Your objective — Can you rewrite the records below, changing every "pose line" to "extrinsics line" and keeping everything else the same? Leave the pictures out of your answer.

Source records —
------------------------------------------------------------
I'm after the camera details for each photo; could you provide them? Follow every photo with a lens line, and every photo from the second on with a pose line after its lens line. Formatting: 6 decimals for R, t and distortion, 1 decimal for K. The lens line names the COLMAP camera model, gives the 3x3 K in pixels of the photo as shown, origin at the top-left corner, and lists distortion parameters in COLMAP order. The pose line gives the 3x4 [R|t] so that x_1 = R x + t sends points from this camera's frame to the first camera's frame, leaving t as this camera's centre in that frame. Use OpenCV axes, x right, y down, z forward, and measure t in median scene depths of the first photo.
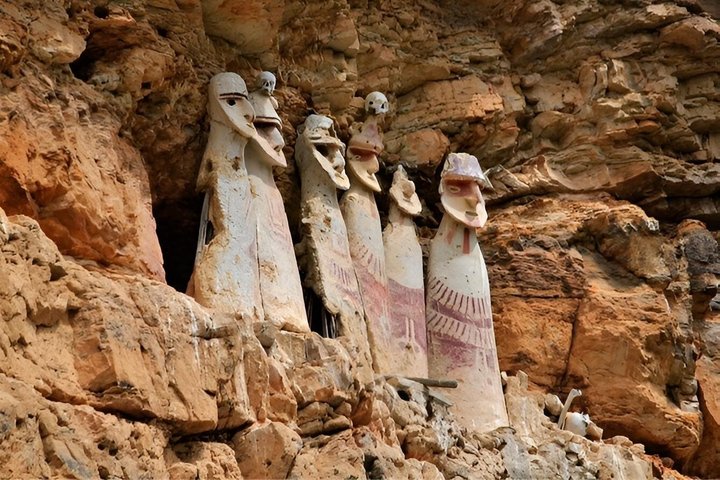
lens RADIAL K [[758.0, 0, 360.0], [0, 758.0, 240.0], [0, 0, 1]] dist [-0.079219, -0.006096]
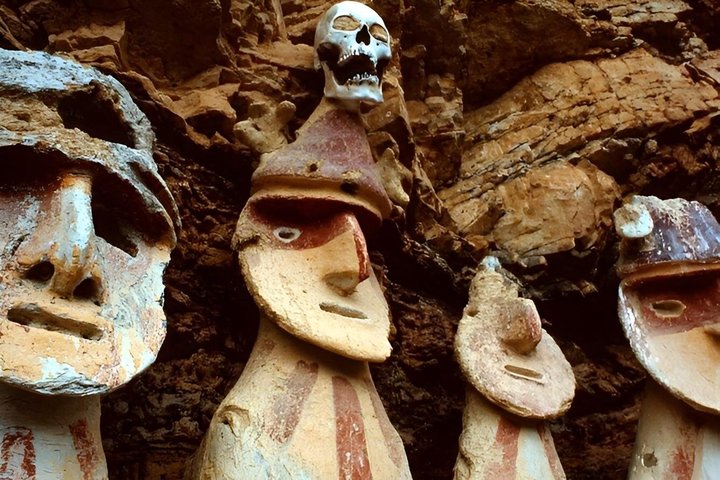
lens RADIAL K [[758.0, 0, 360.0], [0, 758.0, 240.0], [0, 0, 1]] dist [-0.079219, -0.006096]
pose [[0.973445, -0.143724, -0.178183, 0.053974], [0.109172, 0.975598, -0.190499, -0.045325], [0.201214, 0.165987, 0.965381, 0.616905]]
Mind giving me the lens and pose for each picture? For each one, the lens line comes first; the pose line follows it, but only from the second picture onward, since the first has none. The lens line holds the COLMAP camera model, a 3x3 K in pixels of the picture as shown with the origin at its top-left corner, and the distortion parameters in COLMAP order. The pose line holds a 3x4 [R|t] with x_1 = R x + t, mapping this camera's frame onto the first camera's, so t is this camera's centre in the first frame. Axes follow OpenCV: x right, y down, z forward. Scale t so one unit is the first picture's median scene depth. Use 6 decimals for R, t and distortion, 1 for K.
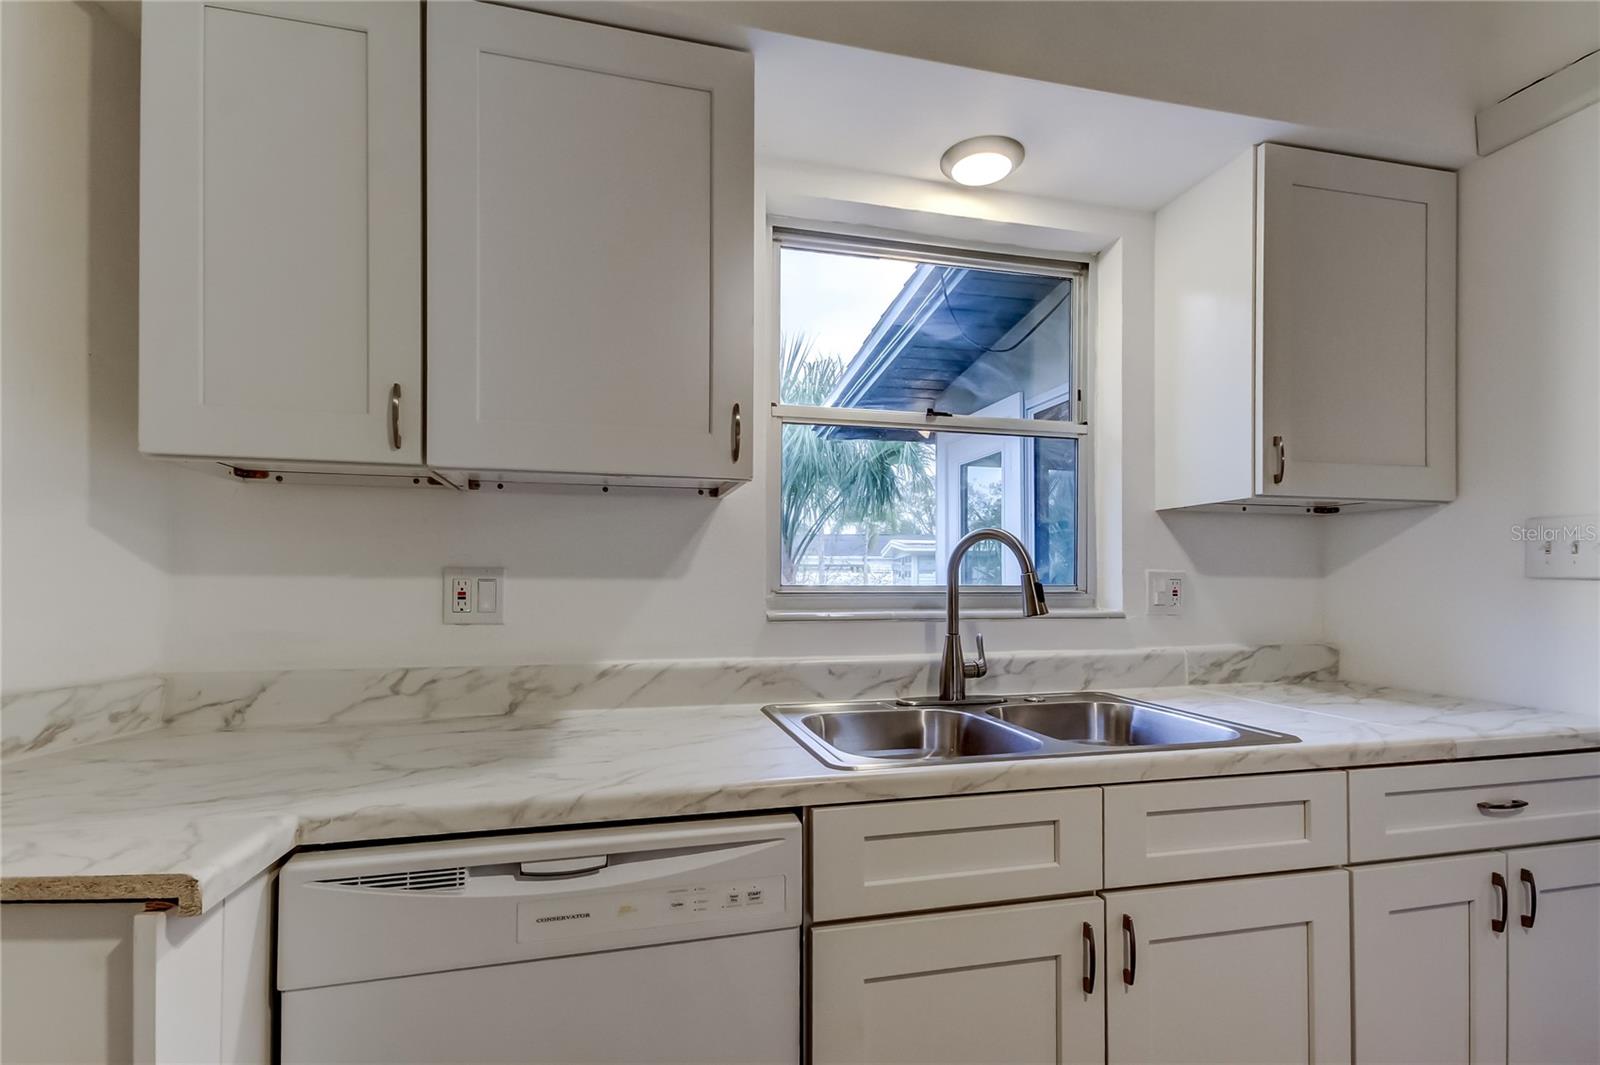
lens RADIAL K [[761.9, 0, 801.0], [0, 761.9, 552.9], [0, 0, 1]] dist [0.001484, -0.000055]
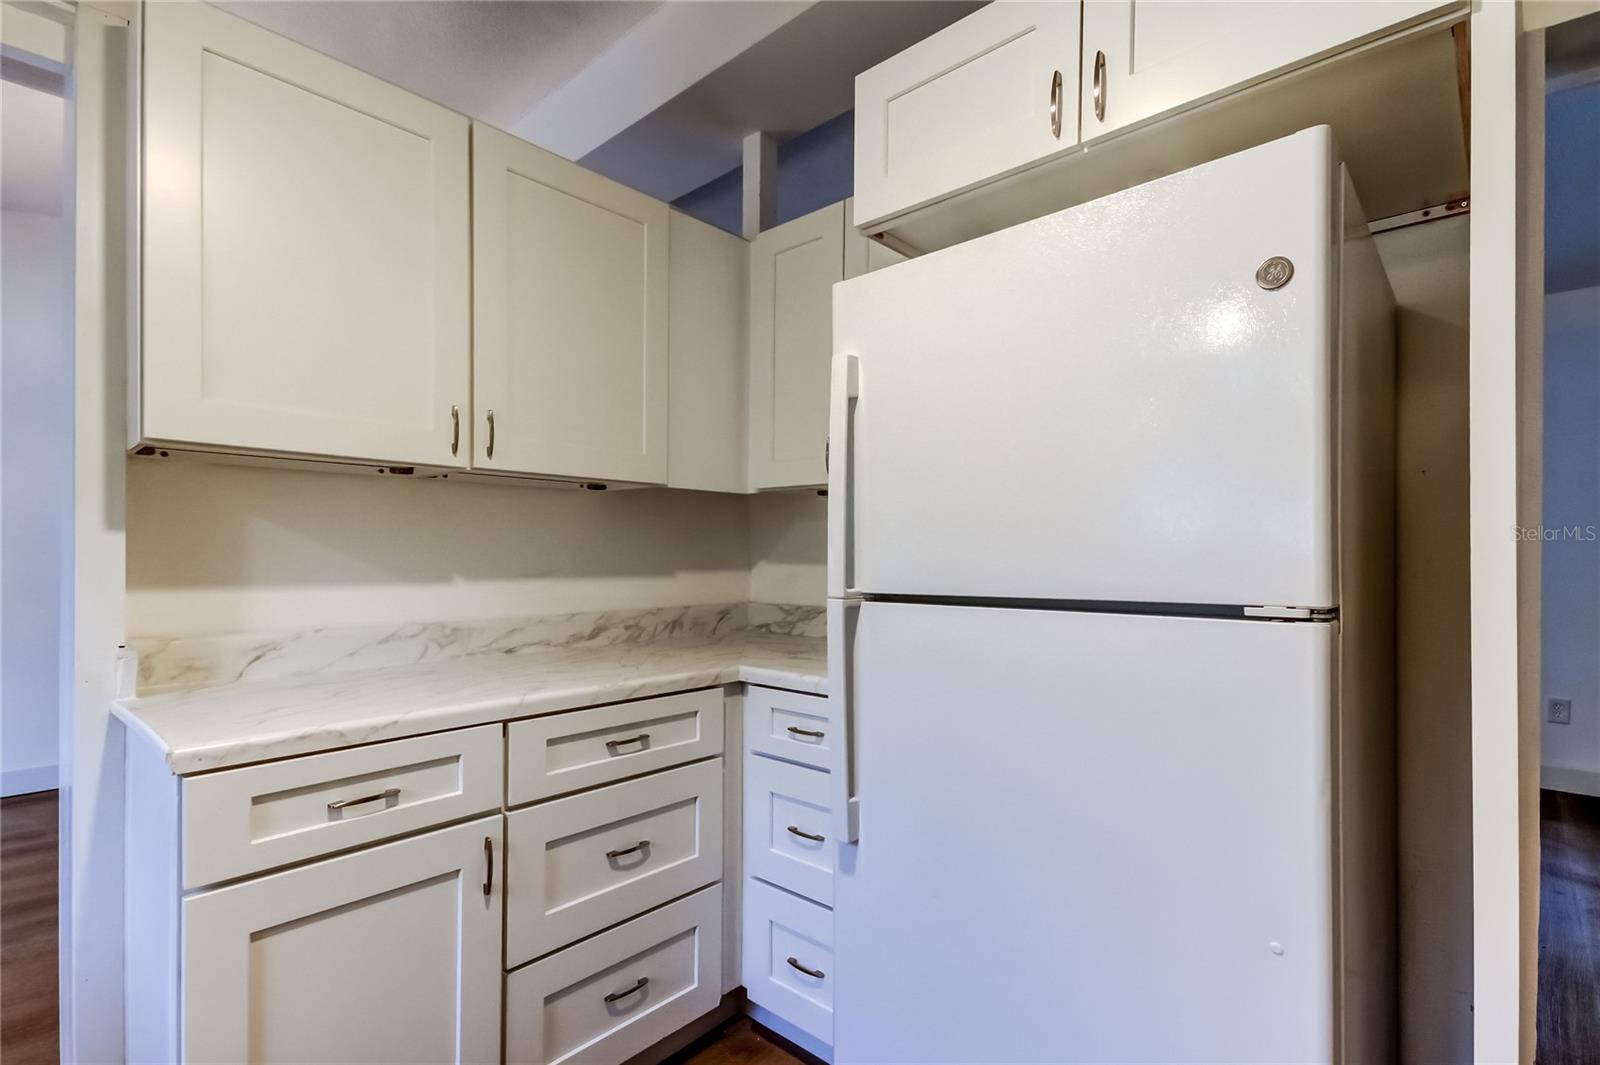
lens RADIAL K [[741.1, 0, 803.7], [0, 741.1, 544.1], [0, 0, 1]] dist [0.000858, 0.000026]
pose [[0.552404, -0.011884, -0.833492, 0.854567], [0.029207, 0.999560, 0.005105, 0.022870], [0.833065, -0.027164, 0.552508, 0.415963]]
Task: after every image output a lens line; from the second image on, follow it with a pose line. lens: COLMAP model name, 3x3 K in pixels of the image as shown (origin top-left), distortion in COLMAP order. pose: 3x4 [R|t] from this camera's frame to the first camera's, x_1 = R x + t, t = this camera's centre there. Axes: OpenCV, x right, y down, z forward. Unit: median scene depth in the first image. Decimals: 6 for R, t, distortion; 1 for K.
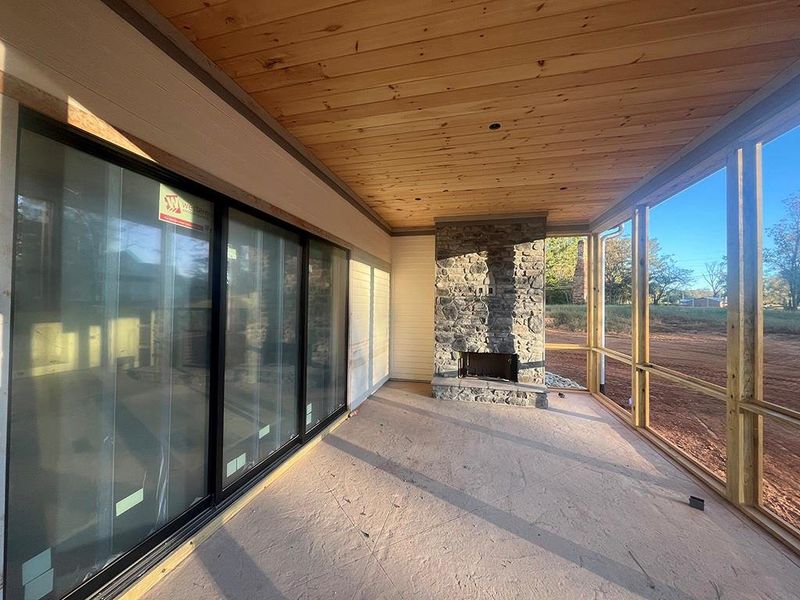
lens RADIAL K [[319.8, 0, 400.0], [0, 319.8, 300.0], [0, 0, 1]] dist [-0.000756, -0.000289]
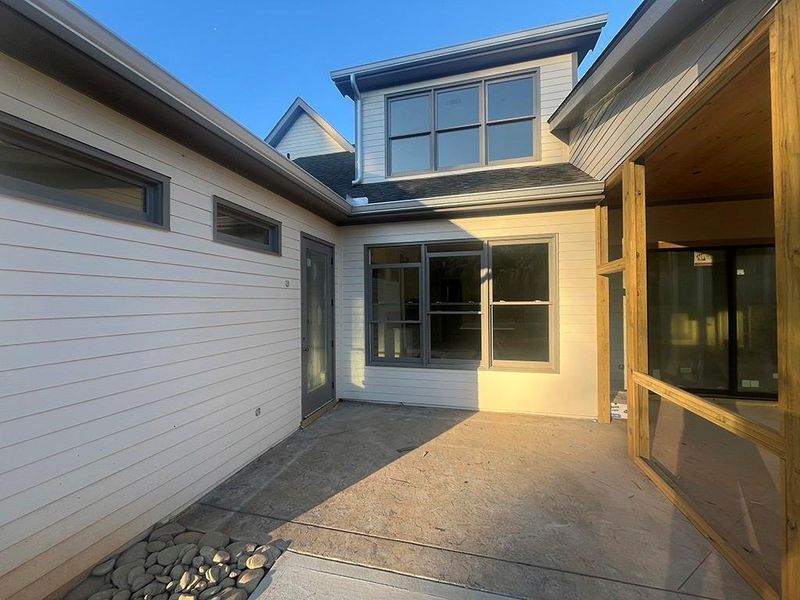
lens RADIAL K [[319.8, 0, 400.0], [0, 319.8, 300.0], [0, 0, 1]] dist [-0.000756, -0.000289]
pose [[-0.012994, -0.019199, -0.999731, 0.609859], [0.024577, 0.999507, -0.019514, 0.004155], [0.999613, -0.024824, -0.012516, -0.442997]]
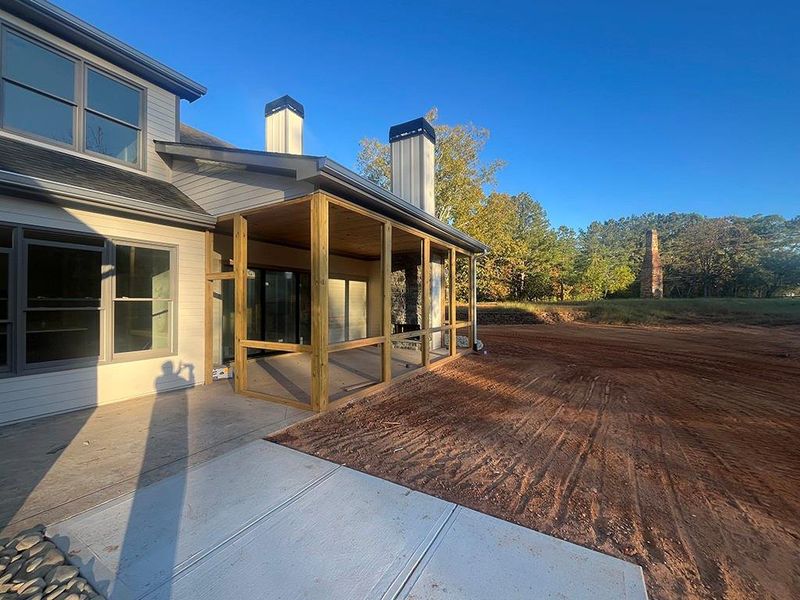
------------------------------------------------------------
Worked solution —
I'm after the camera details for each photo; could you provide them? Follow every photo with a lens line, and every photo from the second on with a extrinsics line after its lens line. Formatting: 6 decimals for R, t and distortion, 1 decimal for K. The lens line names the COLMAP camera model, gives the 3x3 K in pixels of the photo as shown, origin at the top-left corner, and lists distortion parameters in COLMAP order. The extrinsics line gives the 3x4 [R|t] so that x_1 = R x + t sends points from this camera's frame to the first camera's frame, leaving t as this camera's centre in that frame. Use OpenCV axes, x right, y down, z forward, and measure t in median scene depths of the first photo.
lens RADIAL K [[758.0, 0, 360.0], [0, 758.0, 240.0], [0, 0, 1]] dist [-0.079219, -0.006096]
lens RADIAL K [[758.0, 0, 360.0], [0, 758.0, 240.0], [0, 0, 1]] dist [-0.079219, -0.006096]
pose [[0.973445, -0.143724, -0.178183, 0.053974], [0.109172, 0.975598, -0.190499, -0.045325], [0.201214, 0.165987, 0.965381, 0.616905]]
Mind giving me the lens and pose for each picture? For each one, the lens line comes first; the extrinsics line follows it, but only from the second picture onward, since the first has none. The lens line holds the COLMAP camera model, a 3x3 K in pixels of the picture as shown with the origin at its top-left corner, and the distortion parameters in COLMAP order. The extrinsics line holds a 3x4 [R|t] with x_1 = R x + t, mapping this camera's frame onto the first camera's, so t is this camera's centre in the first frame. Axes follow OpenCV: x right, y down, z forward. Scale t so one unit is the first picture's median scene depth. Use 6 decimals for R, t and distortion, 1 for K.
lens RADIAL K [[761.9, 0, 801.0], [0, 761.9, 552.9], [0, 0, 1]] dist [0.001484, -0.000055]
lens RADIAL K [[741.1, 0, 803.7], [0, 741.1, 544.1], [0, 0, 1]] dist [0.000858, 0.000026]
pose [[0.552404, -0.011884, -0.833492, 0.854567], [0.029207, 0.999560, 0.005105, 0.022870], [0.833065, -0.027164, 0.552508, 0.415963]]
Task: after every image output a lens line; from the second image on, follow it with a extrinsics line. lens: COLMAP model name, 3x3 K in pixels of the image as shown (origin top-left), distortion in COLMAP order. pose: 3x4 [R|t] from this camera's frame to the first camera's, x_1 = R x + t, t = this camera's centre there. Axes: OpenCV, x right, y down, z forward. Unit: median scene depth in the first image. Decimals: 6 for R, t, distortion; 1 for K.
lens RADIAL K [[319.8, 0, 400.0], [0, 319.8, 300.0], [0, 0, 1]] dist [-0.000756, -0.000289]
lens RADIAL K [[319.8, 0, 400.0], [0, 319.8, 300.0], [0, 0, 1]] dist [-0.000756, -0.000289]
pose [[-0.012994, -0.019199, -0.999731, 0.609859], [0.024577, 0.999507, -0.019514, 0.004155], [0.999613, -0.024824, -0.012516, -0.442997]]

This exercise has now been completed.